In its memorandum the district court stated that alone, KTK's conduct "has none of the continuous and pervasive contacts that would subject it to the general jurisdiction of this Court." Hansen did not file a notice of review on this issue. Hansen argues that the district court did not address its arguments on specific personal jurisdiction, and it was therefore unnecessary to file a notice of review. We are convinced that the district court was not using "general jurisdiction" as a term of art to distinguish it from specific jurisdiction. Instead, we believe the district court rejected Hansen's minimum contacts argument, and that is why the court relied on the joint venture theory as providing a basis for jurisdiction. Hansen was required to file a notice of review to preserve this issue.
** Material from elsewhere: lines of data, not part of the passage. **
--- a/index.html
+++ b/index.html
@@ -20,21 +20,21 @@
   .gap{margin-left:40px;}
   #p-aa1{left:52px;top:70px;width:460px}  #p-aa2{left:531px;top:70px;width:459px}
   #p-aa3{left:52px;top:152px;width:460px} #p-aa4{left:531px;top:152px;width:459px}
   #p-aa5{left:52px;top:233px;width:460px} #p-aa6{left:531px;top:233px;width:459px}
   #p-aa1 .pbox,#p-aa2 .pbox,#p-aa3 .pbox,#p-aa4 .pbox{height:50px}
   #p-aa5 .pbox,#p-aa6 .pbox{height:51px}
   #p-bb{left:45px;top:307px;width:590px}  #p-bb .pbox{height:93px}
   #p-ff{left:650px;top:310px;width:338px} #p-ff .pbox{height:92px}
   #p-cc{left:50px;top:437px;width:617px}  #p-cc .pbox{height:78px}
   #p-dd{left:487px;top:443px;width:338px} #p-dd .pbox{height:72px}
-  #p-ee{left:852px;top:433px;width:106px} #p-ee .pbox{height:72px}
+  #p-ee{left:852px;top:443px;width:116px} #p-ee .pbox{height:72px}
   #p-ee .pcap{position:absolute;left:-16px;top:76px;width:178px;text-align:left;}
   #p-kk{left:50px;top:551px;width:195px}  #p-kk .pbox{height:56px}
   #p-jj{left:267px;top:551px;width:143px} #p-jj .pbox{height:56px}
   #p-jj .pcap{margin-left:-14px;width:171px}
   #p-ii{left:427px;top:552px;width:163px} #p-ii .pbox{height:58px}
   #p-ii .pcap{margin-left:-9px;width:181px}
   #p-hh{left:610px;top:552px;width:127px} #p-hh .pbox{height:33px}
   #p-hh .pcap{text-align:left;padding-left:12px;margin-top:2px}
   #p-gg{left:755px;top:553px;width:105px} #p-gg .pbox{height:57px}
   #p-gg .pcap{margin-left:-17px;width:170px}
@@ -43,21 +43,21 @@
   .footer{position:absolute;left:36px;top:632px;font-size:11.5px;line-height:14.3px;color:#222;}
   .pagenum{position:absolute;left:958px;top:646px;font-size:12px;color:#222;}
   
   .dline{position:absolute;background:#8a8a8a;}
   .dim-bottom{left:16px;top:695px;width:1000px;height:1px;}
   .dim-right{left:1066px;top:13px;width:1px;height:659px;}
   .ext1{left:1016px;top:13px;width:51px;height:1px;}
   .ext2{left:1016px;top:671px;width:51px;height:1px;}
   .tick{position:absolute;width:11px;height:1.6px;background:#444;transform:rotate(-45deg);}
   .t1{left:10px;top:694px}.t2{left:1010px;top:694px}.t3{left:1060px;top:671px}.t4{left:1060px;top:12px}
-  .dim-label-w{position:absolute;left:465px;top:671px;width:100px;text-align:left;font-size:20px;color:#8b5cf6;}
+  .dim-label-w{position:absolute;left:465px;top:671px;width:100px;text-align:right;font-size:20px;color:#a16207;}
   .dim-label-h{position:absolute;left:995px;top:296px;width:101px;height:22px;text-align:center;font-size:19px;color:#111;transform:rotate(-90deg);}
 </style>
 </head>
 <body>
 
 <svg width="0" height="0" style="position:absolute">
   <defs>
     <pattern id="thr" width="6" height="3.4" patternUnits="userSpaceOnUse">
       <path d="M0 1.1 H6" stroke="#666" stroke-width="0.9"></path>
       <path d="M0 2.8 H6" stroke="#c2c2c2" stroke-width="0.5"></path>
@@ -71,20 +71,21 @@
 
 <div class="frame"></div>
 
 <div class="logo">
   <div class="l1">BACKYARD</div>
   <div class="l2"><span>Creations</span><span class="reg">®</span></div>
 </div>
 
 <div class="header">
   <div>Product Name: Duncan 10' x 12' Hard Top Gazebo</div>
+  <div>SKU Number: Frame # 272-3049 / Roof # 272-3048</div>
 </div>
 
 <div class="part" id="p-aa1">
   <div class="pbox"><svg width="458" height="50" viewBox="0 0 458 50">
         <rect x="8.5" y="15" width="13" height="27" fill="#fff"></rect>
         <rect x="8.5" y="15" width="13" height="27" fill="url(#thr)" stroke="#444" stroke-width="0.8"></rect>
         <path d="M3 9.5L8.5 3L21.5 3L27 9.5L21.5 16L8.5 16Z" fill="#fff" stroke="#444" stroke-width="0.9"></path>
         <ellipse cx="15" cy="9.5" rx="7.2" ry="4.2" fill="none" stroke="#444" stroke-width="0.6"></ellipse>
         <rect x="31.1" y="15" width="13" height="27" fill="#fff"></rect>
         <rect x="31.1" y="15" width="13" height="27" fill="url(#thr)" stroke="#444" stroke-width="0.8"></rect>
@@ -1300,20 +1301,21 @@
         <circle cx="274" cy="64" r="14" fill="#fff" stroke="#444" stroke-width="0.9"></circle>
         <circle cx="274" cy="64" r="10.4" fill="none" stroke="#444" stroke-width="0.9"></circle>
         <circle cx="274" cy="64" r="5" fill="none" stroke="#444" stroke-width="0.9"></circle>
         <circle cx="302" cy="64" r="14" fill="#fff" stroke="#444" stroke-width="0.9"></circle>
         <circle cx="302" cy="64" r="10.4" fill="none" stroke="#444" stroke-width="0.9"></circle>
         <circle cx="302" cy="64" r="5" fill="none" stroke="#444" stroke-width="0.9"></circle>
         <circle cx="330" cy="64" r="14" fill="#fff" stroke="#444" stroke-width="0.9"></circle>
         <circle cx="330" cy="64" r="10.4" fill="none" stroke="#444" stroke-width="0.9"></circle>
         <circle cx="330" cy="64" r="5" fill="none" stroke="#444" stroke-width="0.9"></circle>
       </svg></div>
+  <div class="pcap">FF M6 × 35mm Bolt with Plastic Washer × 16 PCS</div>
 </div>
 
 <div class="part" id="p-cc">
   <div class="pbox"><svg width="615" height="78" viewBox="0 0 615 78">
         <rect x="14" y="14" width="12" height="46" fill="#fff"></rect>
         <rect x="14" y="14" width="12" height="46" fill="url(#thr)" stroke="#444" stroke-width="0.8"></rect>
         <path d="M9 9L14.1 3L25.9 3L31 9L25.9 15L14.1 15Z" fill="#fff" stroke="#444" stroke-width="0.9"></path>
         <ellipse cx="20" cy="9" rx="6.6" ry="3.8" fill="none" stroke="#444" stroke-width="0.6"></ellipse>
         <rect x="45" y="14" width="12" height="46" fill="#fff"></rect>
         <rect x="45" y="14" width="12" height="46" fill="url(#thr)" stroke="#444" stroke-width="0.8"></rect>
Even if Hansen had filed a notice of review, his argument fails. Because Minnesota's long-arm statute extends jurisdiction to the fullest extent allowed by the due process clause, in practice we ask only whether jurisdiction over a party is consistent with the due process clause. Soo Line R.R. Co. v. Hawken Siddeley Canada, Inc., 950 F.2d 526, 528 (8th Cir. 1991). To satisfy due process, a plaintiff must demonstrate that "the defendant purposefully established 'minimum contacts' in the forum State." Burger King Corp. v. Rudzewicz, 471 U.S. 462, 474, 105 S. Ct. 2174, 2183 (1985) (quoting International Shoe Co. v. Washington, 326 U.S. 310, 316, 66 S. Ct. 154, 158 (1945)). The quality of these minimum contacts must be such that the assertion of jurisdiction comports with "'traditional notions of fair play and substantial justice.'" International Shoe, 326 U.S. at 316, 66 S. Ct. at 158 (quoting Milliken v. Meyer, 311 U.S. 457, 463, 61 S. Ct. 339, 342-43 (1940)). A defendant's activities must be such that the defendant purposefully avails itself of the privilege of doing business within the forum state. Hansen v. Denckla, 357 U.S. 235, 253, 78 S. Ct. 1228, 1240 (1958).
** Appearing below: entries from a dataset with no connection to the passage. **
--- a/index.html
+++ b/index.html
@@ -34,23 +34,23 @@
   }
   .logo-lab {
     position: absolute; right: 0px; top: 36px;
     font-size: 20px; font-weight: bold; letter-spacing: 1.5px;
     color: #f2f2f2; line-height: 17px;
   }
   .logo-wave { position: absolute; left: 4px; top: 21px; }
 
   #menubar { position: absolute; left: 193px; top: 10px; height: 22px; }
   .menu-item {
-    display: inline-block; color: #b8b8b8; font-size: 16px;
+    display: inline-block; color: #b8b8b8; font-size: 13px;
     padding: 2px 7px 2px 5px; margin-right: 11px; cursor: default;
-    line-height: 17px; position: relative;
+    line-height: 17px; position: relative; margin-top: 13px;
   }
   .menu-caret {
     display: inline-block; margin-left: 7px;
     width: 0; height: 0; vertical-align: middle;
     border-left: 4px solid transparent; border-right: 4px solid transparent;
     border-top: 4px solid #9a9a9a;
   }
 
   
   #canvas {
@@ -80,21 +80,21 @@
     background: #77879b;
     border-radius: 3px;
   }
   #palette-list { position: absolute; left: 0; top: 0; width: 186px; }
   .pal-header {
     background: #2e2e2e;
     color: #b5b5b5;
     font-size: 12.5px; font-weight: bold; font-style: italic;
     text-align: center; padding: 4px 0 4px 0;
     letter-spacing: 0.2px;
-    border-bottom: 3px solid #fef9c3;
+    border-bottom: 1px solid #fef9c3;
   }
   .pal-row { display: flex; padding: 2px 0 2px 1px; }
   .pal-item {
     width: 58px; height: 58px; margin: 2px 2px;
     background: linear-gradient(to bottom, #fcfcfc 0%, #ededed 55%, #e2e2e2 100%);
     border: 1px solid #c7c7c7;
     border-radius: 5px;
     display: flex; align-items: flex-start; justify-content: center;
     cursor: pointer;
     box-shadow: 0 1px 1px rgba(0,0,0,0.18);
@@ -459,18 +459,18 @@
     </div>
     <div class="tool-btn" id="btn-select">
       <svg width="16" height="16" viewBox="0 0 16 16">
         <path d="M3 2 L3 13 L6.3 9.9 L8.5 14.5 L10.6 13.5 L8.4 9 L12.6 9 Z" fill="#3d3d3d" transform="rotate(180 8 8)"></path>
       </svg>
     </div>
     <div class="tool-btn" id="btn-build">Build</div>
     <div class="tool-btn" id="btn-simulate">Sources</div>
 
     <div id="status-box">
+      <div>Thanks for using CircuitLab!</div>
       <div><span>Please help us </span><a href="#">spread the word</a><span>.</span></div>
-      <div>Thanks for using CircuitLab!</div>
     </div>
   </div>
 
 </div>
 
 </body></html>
The evidence does not show that KTK was involved with the sale of the pizza machines. Taggares stated in an affidavit that KTK did not assist in "the manufacturing, designing, marketing, sale or dissemination of the pizza vending machine[s]." KTK's only activity related to Minnesota was the two shipments of pizzas to Hansen through a Florida-based distributor in 1993. The distributor invoiced Hansen for the pizzas; KTK had no direct dealings with Hansen relating to these sales. These isolated transactions do not establish that KTK purposefully availed itself of the privilege of doing business in Minnesota. We conclude that Hansen has not shown sufficient minimum contacts to meet due process requirements. See Estate of Birnbaum, 543 N.W.2d at 653 (noting that when jurisdiction is challenged, plaintiff bears the burden of proving minimum contacts).